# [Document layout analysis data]
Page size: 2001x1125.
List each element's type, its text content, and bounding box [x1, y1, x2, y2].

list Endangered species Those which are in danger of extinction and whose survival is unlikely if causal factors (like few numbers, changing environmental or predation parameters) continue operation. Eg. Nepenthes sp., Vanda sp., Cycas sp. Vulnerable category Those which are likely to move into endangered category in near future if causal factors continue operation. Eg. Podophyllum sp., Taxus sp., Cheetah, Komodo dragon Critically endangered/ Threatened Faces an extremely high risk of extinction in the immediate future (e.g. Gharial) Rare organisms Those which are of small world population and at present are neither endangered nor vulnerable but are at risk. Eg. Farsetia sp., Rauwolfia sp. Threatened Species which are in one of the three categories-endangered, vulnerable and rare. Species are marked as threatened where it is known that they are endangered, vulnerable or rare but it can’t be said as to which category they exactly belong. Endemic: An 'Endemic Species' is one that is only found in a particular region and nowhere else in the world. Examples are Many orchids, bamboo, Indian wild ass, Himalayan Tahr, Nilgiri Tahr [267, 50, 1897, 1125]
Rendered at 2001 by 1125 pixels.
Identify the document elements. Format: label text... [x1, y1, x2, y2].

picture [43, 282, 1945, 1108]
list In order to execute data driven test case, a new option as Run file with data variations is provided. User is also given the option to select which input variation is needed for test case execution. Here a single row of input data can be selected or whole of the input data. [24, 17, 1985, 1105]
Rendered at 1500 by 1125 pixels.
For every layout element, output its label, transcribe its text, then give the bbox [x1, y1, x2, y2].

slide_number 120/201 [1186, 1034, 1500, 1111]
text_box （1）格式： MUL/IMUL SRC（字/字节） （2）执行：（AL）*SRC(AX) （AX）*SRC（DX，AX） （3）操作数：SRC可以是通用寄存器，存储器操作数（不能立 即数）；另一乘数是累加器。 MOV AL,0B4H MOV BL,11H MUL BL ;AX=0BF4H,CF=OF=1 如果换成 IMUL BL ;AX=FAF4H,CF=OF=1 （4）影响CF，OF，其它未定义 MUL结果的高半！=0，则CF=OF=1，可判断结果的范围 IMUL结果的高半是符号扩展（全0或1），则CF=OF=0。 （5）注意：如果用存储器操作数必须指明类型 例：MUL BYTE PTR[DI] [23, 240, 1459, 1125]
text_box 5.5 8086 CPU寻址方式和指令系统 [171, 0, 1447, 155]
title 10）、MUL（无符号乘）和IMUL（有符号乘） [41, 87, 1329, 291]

# [WRITTEN TASK]
Copy out all lines above that include the string "pixels".

# [SOLUTION BELOW]
Rendered at 2001 by 1125 pixels.
Rendered at 1500 by 1125 pixels.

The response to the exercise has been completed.